Study finds translation of parent survey is reliable at detecting autism in Chinese childrenJuly 1, 2021
A new study published in April showed that a translation of a common autism screening tool is reliable for children ages 6 to 13 in China.
Because autism research is a new field in China and national rates of autism prevalence have only recently been studied, many common autism measurements are not available in the Chinese language. This new study helps validate the translation of the Modified Chinese Autism Spectrum Rating Scale and shows that the translation is reliable at detecting autism in young children.
The Autism Spectrum Rating Scale is a tool for finding children with autism so they can get support. A family member or teacher fills out the survey if they believe a child has autism. Depending on the age of the child and who is filling it out, there are four different versions of the survey, which was designed for English speakers in the United States.
“Supporting children with autism is important not only in the United States but around the world,” said Andy Shih, Ph.D., senior vice president of public health and inclusion at Autism Speaks and one of the study’s authors. “China is heavily populated and therefore has a large autistic population, and this work will help providers with a tool that can be used with parent input to find children with autism who need supports and services.”
A private research group, the Public Welfare Industry of Health of China, translated and shortened the Autism Spectrum Rating Scale into the Modified Chinese Autism Spectrum Rating Scale in 2017. Autism Speaks also facilitated the adaptation and use of this tool for the first autism prevalence study in China, published last year, which found 1 in 142 children had autism. This prevalence estimate is slightly higher than the global estimate of 1 in 160 from the World Health Organization.

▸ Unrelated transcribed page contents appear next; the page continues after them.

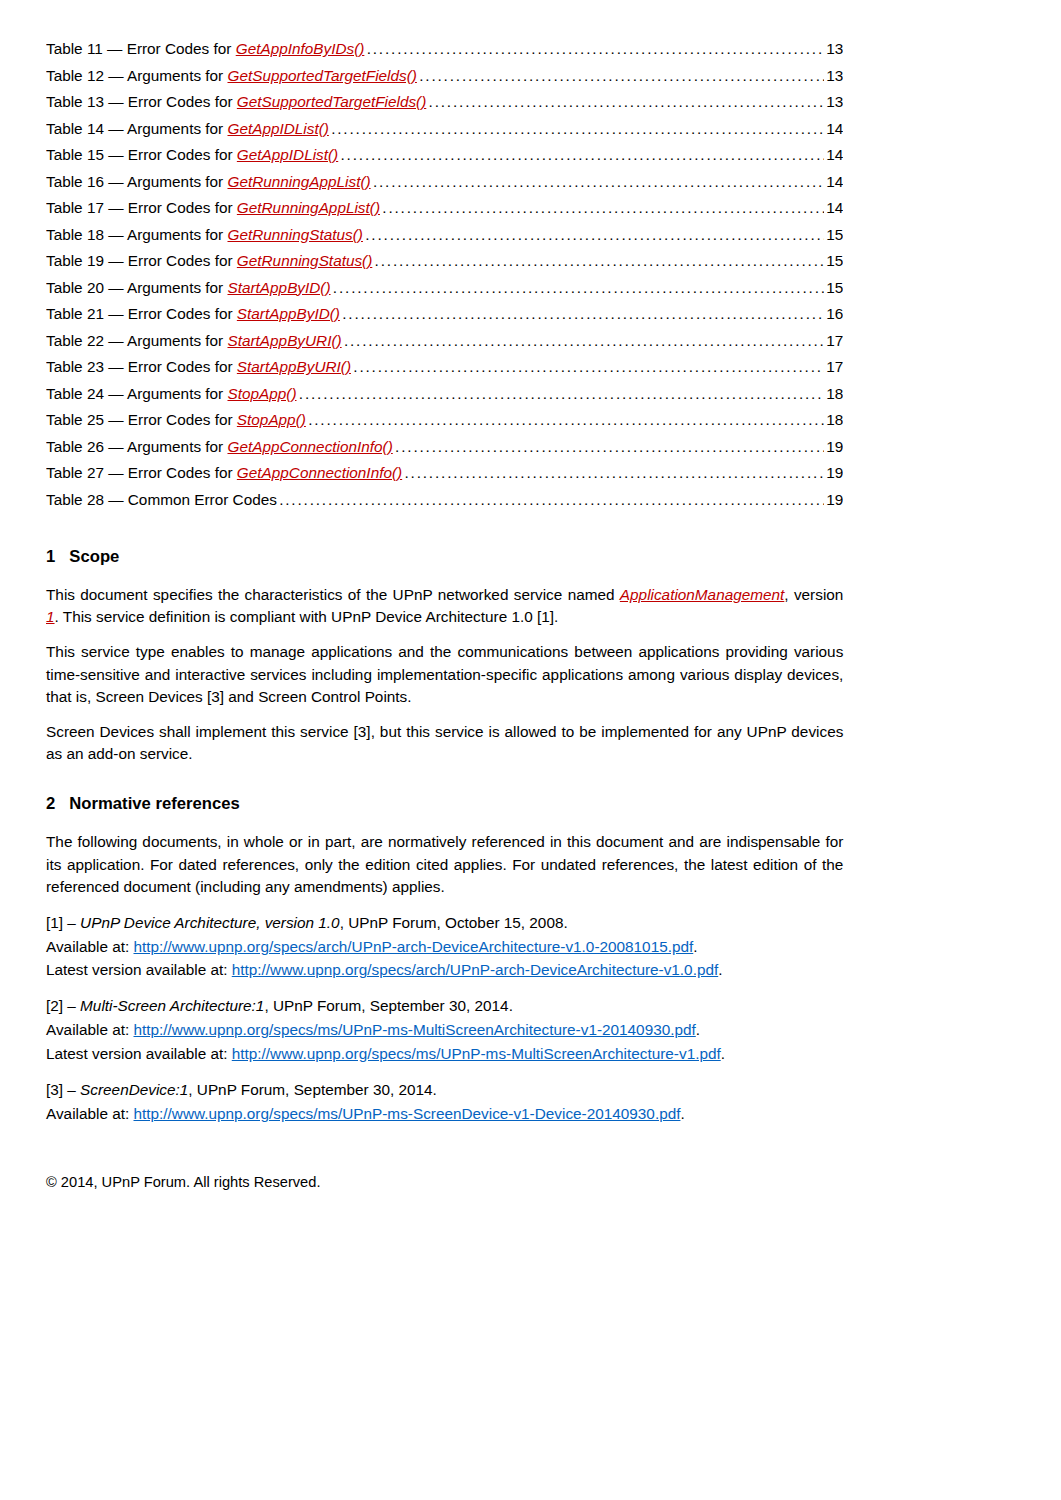Table 11 — Error Codes for GetAppInfoByIDs() .................................................................................................................................. 13
Table 12 — Arguments for GetSupportedTargetFields() .................................................................................................................................. 13
Table 13 — Error Codes for GetSupportedTargetFields() .................................................................................................................................. 13
Table 14 — Arguments for GetAppIDList() .................................................................................................................................. 14
Table 15 — Error Codes for GetAppIDList() .................................................................................................................................. 14
Table 16 — Arguments for GetRunningAppList() .................................................................................................................................. 14
Table 17 — Error Codes for GetRunningAppList() .................................................................................................................................. 14
Table 18 — Arguments for GetRunningStatus() .................................................................................................................................. 15
Table 19 — Error Codes for GetRunningStatus() .................................................................................................................................. 15
Table 20 — Arguments for StartAppByID() .................................................................................................................................. 15
Table 21 — Error Codes for StartAppByID() .................................................................................................................................. 16
Table 22 — Arguments for StartAppByURI() .................................................................................................................................. 17
Table 23 — Error Codes for StartAppByURI() .................................................................................................................................. 17
Table 24 — Arguments for StopApp() .................................................................................................................................. 18
Table 25 — Error Codes for StopApp() .................................................................................................................................. 18
Table 26 — Arguments for GetAppConnectionInfo() .................................................................................................................................. 19
Table 27 — Error Codes for GetAppConnectionInfo() .................................................................................................................................. 19
Table 28 — Common Error Codes .................................................................................................................................. 19
1 Scope
This document specifies the characteristics of the UPnP networked service named ApplicationManagement, version 1. This service definition is compliant with UPnP Device Architecture 1.0 [1].
This service type enables to manage applications and the communications between applications providing various time-sensitive and interactive services including implementation-specific applications among various display devices, that is, Screen Devices [3] and Screen Control Points.
Screen Devices shall implement this service [3], but this service is allowed to be implemented for any UPnP devices as an add-on service.
2 Normative references
The following documents, in whole or in part, are normatively referenced in this document and are indispensable for its application. For dated references, only the edition cited applies. For undated references, the latest edition of the referenced document (including any amendments) applies.
[1] – UPnP Device Architecture, version 1.0, UPnP Forum, October 15, 2008.
Available at: http://www.upnp.org/specs/arch/UPnP-arch-DeviceArchitecture-v1.0-20081015.pdf.
Latest version available at: http://www.upnp.org/specs/arch/UPnP-arch-DeviceArchitecture-v1.0.pdf.
[2] – Multi-Screen Architecture:1, UPnP Forum, September 30, 2014.
Available at: http://www.upnp.org/specs/ms/UPnP-ms-MultiScreenArchitecture-v1-20140930.pdf.
Latest version available at: http://www.upnp.org/specs/ms/UPnP-ms-MultiScreenArchitecture-v1.pdf.
[3] – ScreenDevice:1, UPnP Forum, September 30, 2014.
Available at: http://www.upnp.org/specs/ms/UPnP-ms-ScreenDevice-v1-Device-20140930.pdf.
© 2014, UPnP Forum. All rights Reserved.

Researchers in the U.S. and China, with technical support from Autism Speaks, tested the parent version of the translated survey with kids ages 6 to 13. Of the more than 2,000 families who participated in the study, 420 of the children had autism. They came from a range of Chinese cities, backgrounds, and identities.
Overall, the researchers found the survey was reliable for finding autism 79 percent of the time.
This research team suggests that in order to be widely used in China, the other translated versions of this tool also need to be analyzed to ensure accuracy. The researchers will also compare the results with other countries to understand cultural differences in use of these tools.